(Beginning of Source text)

20. DISCLOSURES RELATING TO HOLDING / SUBSIDIARY, ASSOCIATE COMPANY AND JOINT

VENTURES:

The Company does not have any Holding / Subsidiary/Associate Company and Joint Venture.

21. SECRETARIAL STANDARDS:

During the year under review, the Company has complied with the applicable Secretarial Standards issued by The Institute of Company Secretaries of India (ICSI). The Company has devised proper systems to ensure compliance with its provisions and is in compliance with the same.

22. STATEMENT ON ANNUAL EVALUATION MADE BY THE BOARD OF DIRECTORS:

The Board evaluated the effectiveness of its functioning, that of the Committees and of individual Directors, pursuant to the provisions of the Act and SEBI Listing Regulations. The Board sought the feedback of Directors on various parameters including:

Degree of fulfillment of key responsibilities towards stakeholders (by way of monitoring corporate governance practices, participation in the long-term strategic planning, etc.); Structure, composition, and role clarity of the Board and Committees; Extent of co-ordination and cohesiveness between the Board and its Committees;

Effectiveness of the deliberations and process management; Board / Committee culture and dynamics; and Quality of relationship between Board Members and the Management.

(End of Source text)
(Beginning of Data excerpt)

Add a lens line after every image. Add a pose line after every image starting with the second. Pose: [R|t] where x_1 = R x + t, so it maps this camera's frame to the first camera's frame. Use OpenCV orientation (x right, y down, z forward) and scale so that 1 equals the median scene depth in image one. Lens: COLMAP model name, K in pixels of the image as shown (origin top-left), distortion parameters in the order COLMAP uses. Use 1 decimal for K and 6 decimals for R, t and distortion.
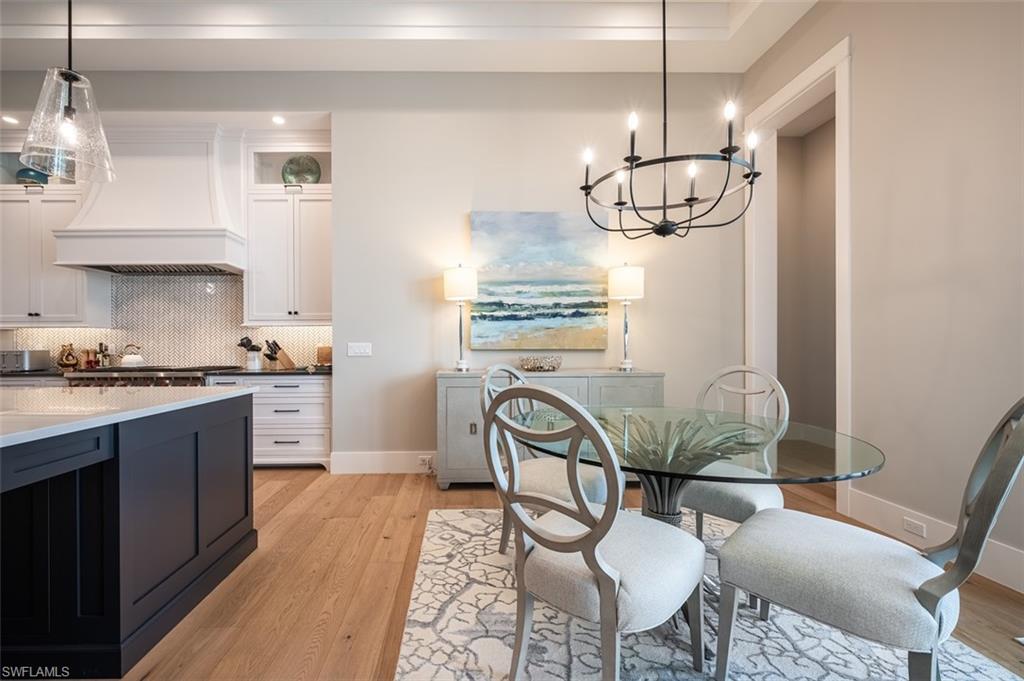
lens RADIAL K [[418.1, 0, 506.3], [0, 418.1, 345.6], [0, 0, 1]] dist [0.002684, 0.000164]
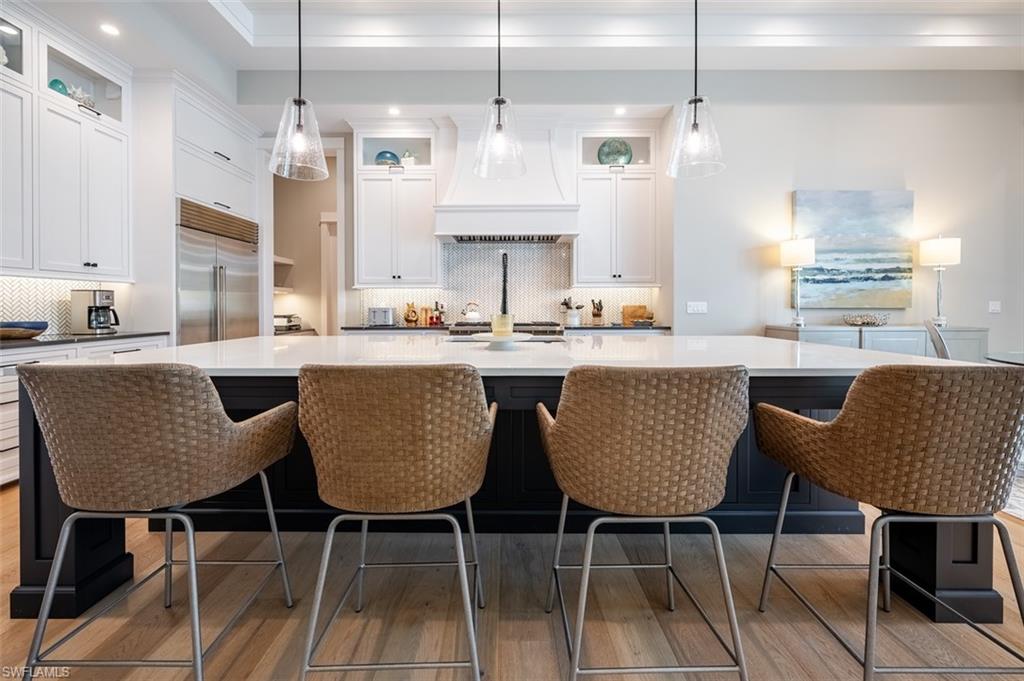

(End of Data excerpt)

#### What to work on
- a) Translate this sentence from the board report into French: "The Company does not have any Holding / Subsidiary/Associate Company and Joint Venture."
- b) In the board report, write out the stretch from "20. DISCLOSURES RELATING" through "and Joint Venture." again, swapping "does not have" for "does not hold".
- c) Continue the company board report from its last sentence.

#### Your written answers
- a) La Société n'a aucune société holding / filiale / associée ni coentreprise.

- b)
20. DISCLOSURES RELATING TO HOLDING / SUBSIDIARY, ASSOCIATE COMPANY AND JOINT

VENTURES:

The Company does not hold any Holding / Subsidiary/Associate Company and Joint Venture.

- c)
The above criteria are broadly based on the Guidance Note on Board Evaluation issued by the Securities and Exchange Board of India on January 5, 2017.

The Chairman of the Board had one-on-one meetings with each Independent Director and the Chairman of NRC had one-on-one meetings with each Executive and Non-Executive, Non-Independent Directors. These meetings were intended to obtain Directors’ inputs on effectiveness of the Board/ Committee processes.

In a separate meeting of Independent Directors, performance of Non-Independent Directors, the Board as a whole, and the Chairman of the Company was evaluated, taking into account the views of Executive Directors and Non-Executive Directors.

The Nomination and Remuneration Committee reviewed the performance of the individual directors and the Board as a whole.

In the Board meeting that followed the meeting of the independent directors and the meeting of Nomination and Remuneration Committee, the performance of the Board, its committees, and individual directors was discussed.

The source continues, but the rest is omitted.